Kembali ke Berita Utama
Kepala BMKG Hadiri Seminar Nasional UNIPA, Tekankan Mitigasi Bencana di Papua
18 February 2025
Ibrahim
Berita Utama

Manokwari, 18 Februari 2025 – Kepala Badan Meteorologi, Klimatologi, dan Geofisika (BMKG) Dwikorita Karnawati menjadi pembicara dalam Seminar Nasional Kebumian I yang diselenggarakan oleh Fakultas Teknik Pertambangan dan Perminyakan (FTPP) Universitas Papua (UNIPA) secara daring melalui telekonferensi. Seminar ini diadakan dalam rangka Dies Natalis ke-10 FTPP UNIPA dengan tema “Ilmu Kebumian untuk Percepatan Pembangunan” serta subtema “Peran Serta Ilmu Kebumian untuk Pemanfaatan Sumber Daya Alam Berbasis Konservasi dalam Pembangunan Berkelanjutan, Khususnya di Papua Barat.”
Dalam pemaparannya, Dwikorita menekankan bahwa Papua, terutama wilayah Papua Barat, merupakan salah satu daerah dengan aktivitas kegempaan tertinggi di Indonesia akibat pertemuan lempeng tektonik serta adanya sejumlah sesar aktif. Berdasarkan data BMKG, terdapat delapan sumber gempa utama di Papua, termasuk Sesar Sorong, Sesar Yapen, dan Sesar Memberamo, yang memiliki potensi besar menimbulkan gempa bumi merusak.
Selain itu, Dwikorita juga menyoroti fenomena seismic gap, yaitu zona yang tampak sepi gempa dalam jangka waktu lama, tetapi sebenarnya sedang mengalami akumulasi energi tektonik yang sewaktu-waktu dapat dilepaskan dalam bentuk gempa besar. Hal ini menjadi perhatian serius bagi para ahli geologi dan pemangku kebijakan di Papua Barat dalam upaya mitigasi bencana.
Selain gempa bumi, seminar ini juga membahas sejarah panjang tsunami di Papua, yang telah terjadi lebih dari sembilan kali sejak tahun 1800-an. Salah satu tsunami terdahsyat tercatat pada gempa Biak tahun 1996 (Mw 8,2) yang menelan 107 korban jiwa dan 51 orang hilang. Bahkan, gempa Manokwari tahun 2009 (Mw 7,6) yang episentrumnya berada di darat tetap memicu tsunami setinggi 1,8 meter, menandakan bahwa tsunami tidak hanya terjadi akibat gempa bawah laut, tetapi juga bisa dipicu oleh longsor bawah laut akibat guncangan.
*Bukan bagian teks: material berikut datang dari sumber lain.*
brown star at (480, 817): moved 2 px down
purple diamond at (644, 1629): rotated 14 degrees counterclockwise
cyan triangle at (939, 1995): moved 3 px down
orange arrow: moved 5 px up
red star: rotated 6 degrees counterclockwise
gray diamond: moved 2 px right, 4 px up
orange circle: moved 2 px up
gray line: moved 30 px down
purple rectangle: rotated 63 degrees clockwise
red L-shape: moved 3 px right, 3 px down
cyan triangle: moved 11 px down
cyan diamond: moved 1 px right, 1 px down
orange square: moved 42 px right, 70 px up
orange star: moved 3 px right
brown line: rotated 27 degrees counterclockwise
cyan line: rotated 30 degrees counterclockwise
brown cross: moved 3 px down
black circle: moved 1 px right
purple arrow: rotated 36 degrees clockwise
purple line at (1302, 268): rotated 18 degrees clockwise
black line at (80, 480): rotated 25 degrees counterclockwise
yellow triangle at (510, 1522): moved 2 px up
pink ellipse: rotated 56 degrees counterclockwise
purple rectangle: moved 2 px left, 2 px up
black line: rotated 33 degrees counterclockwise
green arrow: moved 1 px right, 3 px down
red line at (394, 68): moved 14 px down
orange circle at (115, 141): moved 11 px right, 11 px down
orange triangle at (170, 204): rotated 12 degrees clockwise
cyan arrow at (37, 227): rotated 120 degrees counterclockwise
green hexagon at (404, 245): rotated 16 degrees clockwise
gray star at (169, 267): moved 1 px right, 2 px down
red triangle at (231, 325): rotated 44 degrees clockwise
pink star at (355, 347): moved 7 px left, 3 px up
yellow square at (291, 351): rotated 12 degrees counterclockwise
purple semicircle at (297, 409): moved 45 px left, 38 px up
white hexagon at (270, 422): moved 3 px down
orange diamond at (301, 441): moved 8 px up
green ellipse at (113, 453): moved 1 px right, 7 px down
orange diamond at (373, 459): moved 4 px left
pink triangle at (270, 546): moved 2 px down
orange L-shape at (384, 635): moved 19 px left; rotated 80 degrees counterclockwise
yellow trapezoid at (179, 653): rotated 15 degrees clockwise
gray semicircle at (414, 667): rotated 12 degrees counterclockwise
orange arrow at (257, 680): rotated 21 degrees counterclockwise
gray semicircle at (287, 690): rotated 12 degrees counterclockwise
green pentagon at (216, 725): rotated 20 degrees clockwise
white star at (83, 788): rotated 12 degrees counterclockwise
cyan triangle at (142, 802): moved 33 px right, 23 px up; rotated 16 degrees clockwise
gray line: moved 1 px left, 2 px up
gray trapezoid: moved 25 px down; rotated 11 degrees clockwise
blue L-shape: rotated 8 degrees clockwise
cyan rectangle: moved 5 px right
Dalam rangka mengurangi risiko bencana, BMKG telah memasang 77 seismograf broadband dan dua seismograf short period di Papua untuk memantau aktivitas seismik secara real-time. Selain itu, Prof. Dwikorita menekankan pentingnya penyesuaian tata ruang berbasis mitigasi bencana, dengan menempatkan zona merah sebagai wilayah yang memerlukan perhatian khusus dan penerapan standar bangunan tahan gempa.
“Kesiapsiagaan harus dimulai dari sekarang. Tidak hanya dengan standar bangunan tahan gempa, tetapi juga dengan pelatihan evakuasi rutin, pemasangan jalur dan rambu evakuasi yang jelas, serta edukasi kepada masyarakat mengenai tindakan sebelum, saat, dan setelah bencana terjadi,” ujar Dwikorita.
Sebagai penutup, ia mengajak seluruh civitas akademika Universitas Papua untuk terus berperan aktif dalam riset dan penerapan ilmu kebumian guna mendukung pembangunan berkelanjutan di Papua Barat. “Semoga UNIPA semakin maju dan terus menjadi garda terdepan dalam mitigasi bencana berbasis ilmu pengetahuan,” tutupnya.
Seminar ini diikuti oleh berbagai akademisi, mahasiswa, dan praktisi kebumian dari seluruh Indonesia, yang turut mendiskusikan berbagai strategi dalam pemanfaatan sumber daya alam secara bijak serta langkah-langkah adaptasi terhadap risiko geologi yang ada di Papua Barat.